TASK DETAILS >>
From the listing below, pick out each line with the word "personalizados".

ENTRIES SHOWN >>
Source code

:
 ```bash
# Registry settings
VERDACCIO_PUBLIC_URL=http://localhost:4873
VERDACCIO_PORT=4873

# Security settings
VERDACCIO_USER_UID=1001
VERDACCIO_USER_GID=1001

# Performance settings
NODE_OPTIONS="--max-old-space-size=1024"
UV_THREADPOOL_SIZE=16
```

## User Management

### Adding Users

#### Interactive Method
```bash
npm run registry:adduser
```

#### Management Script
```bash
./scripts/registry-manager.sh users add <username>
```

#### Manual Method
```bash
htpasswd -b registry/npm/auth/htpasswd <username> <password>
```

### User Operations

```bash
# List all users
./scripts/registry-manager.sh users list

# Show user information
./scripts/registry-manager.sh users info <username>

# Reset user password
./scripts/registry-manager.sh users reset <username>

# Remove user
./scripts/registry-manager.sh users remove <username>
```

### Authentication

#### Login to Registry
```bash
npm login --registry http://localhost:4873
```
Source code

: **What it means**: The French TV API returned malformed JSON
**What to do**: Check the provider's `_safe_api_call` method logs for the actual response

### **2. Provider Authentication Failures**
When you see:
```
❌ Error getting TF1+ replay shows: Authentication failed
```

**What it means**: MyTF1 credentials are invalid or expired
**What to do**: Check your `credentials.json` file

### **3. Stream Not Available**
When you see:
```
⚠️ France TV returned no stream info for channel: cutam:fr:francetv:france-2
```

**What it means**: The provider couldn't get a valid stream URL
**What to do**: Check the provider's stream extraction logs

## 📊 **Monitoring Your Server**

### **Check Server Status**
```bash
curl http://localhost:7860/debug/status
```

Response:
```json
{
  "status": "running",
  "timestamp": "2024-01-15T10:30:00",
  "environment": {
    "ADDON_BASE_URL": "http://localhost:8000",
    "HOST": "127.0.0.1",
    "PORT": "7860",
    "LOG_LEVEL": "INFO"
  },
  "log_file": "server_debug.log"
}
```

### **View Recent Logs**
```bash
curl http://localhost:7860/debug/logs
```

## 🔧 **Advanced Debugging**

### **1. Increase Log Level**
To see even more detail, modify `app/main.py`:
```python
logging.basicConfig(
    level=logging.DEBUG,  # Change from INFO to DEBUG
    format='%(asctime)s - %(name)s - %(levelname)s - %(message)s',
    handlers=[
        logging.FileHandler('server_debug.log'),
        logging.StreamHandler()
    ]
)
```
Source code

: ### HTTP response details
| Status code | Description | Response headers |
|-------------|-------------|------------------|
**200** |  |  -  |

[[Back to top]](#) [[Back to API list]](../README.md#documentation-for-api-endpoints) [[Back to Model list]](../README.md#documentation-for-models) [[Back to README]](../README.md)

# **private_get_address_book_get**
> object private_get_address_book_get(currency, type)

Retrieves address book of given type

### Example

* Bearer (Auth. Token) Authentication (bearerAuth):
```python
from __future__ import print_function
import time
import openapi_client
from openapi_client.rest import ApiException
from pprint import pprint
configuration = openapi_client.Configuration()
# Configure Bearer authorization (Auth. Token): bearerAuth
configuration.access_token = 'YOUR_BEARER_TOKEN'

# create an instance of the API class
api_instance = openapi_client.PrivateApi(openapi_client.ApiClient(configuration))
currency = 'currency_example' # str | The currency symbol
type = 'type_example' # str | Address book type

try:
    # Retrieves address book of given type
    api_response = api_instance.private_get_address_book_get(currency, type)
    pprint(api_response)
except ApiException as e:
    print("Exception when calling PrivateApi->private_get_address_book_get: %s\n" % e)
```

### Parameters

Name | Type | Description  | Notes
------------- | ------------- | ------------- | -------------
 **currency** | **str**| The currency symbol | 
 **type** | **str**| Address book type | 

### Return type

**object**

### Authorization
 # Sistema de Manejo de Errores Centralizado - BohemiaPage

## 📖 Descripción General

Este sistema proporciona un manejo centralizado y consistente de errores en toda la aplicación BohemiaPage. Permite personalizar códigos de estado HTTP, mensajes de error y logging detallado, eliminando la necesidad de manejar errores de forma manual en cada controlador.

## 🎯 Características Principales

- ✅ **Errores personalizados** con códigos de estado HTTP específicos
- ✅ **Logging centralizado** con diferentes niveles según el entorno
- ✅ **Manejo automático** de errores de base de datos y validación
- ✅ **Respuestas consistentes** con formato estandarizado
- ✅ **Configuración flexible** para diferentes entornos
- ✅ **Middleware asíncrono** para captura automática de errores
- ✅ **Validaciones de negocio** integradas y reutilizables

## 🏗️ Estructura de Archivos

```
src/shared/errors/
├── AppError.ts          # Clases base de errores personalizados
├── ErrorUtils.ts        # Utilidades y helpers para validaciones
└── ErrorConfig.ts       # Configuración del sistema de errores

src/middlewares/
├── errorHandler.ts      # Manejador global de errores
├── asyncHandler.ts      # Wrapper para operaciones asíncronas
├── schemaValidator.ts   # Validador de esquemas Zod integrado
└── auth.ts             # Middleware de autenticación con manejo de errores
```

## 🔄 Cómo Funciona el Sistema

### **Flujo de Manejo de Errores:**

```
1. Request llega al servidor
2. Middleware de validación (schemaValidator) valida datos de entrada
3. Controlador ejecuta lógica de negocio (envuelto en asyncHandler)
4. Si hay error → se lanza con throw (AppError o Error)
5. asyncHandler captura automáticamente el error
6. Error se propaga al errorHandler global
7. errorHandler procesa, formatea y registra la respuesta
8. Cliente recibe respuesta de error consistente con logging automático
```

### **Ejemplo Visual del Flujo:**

ANSWER SECTION >>
- ✅ **Errores personalizados** con códigos de estado HTTP específicos
├── AppError.ts          # Clases base de errores personalizados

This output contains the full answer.